В этом аспекте интеллект одержал победу над душою. В мировых городах нет больше внутренней жизни: она заменилась психическими процессами. Идея судьбы преодолена; есть только механические и физиологические зависимости. Случай есть то, что еще не удалось ввести в физическую формулу. Здесь обнаруживается глубокая противоположность трагедии и эксперимента (который Гете так ненавидел и который делал для него столь ненавистной манеру Клейста). Драмы Клейста, Геббеля, Ибсена, Стриндберга и Шоу суть эксперименты над душой, причем под душой здесь понимается паутинообразное Нечто современной психологии, ассоциационный клубок. Золя создал понятие «экспериментальный роман». В нем идет речь о petits faits [15] , из суммы которых человек исчисляется. Интеллект, поставленный на место первоначальной и даже гетевской интуиции, преобразовал чувственно подвижную картину жизни по своему образу, то есть превратил ее в механизм. Таково значение проблемы трагического в понимании этих писателей. Трагическое – это нецелесообразное (Роемер). Трагическое – это целесообразное в том случае, когда нет никакой возможности использовать его для себя (Нора).
15
Здесь: пустяки, незначительные факты, события (франц.).

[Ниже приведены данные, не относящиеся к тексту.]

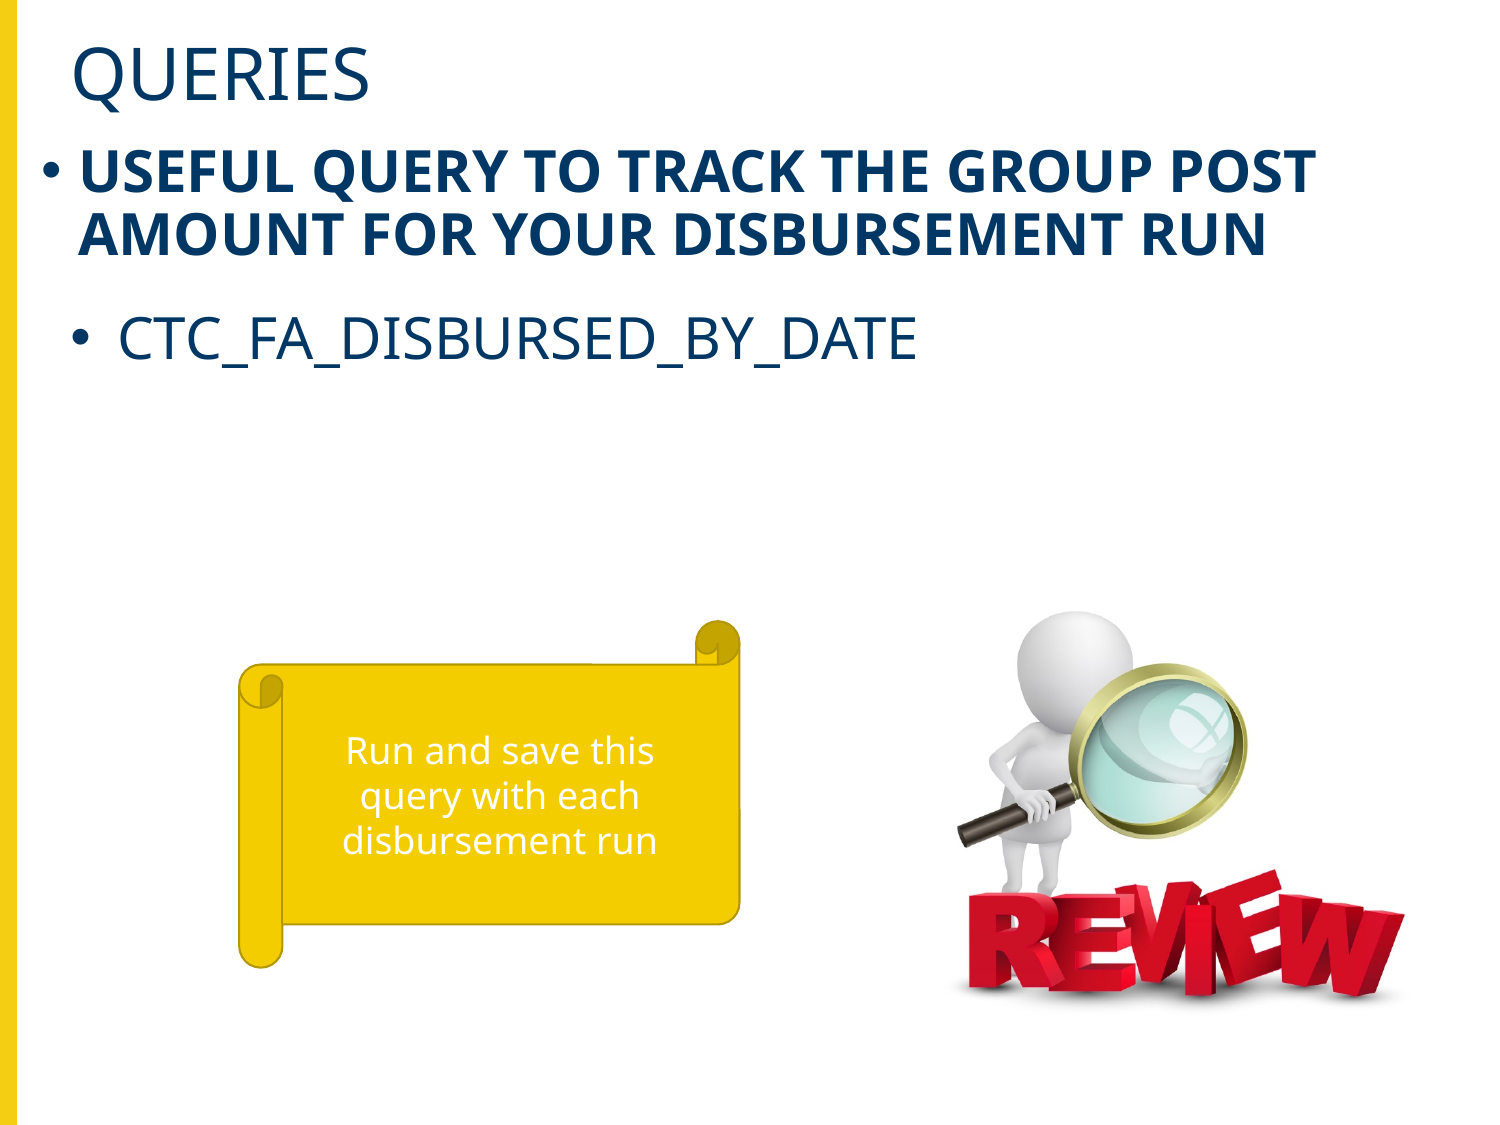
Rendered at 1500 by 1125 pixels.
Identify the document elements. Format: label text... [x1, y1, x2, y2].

Идея первородного греха превратилась в теорию наследственности («Привидения»). Идея благодати означает теперь принцип естественного полового подбора. Попытка «разрешить» проблему сочинением драмы – это лабораторная работа. Мы получаем подтверждение той мысли, что математика принадлежит к области механического. Каждая добропорядочная драма в духе Ибсена заканчивается формулою. Попытка понять жизнь при помощи анатомического и физиологического исследования ганглий, мускульных волокон и белковых соединений и биологическая манера и мания трактовки общественных и экономических вопросов суть родные сестры этой «проблемной» причинной поэзии и помешанной на искании таких же поверхностных мотивов истории наших дней. Вместо судьбы – о которой никто из историков не имеет ни малейшего представления – все они без исключения берутся за социальные и половые «вопросы» и занимаются их «трактованием».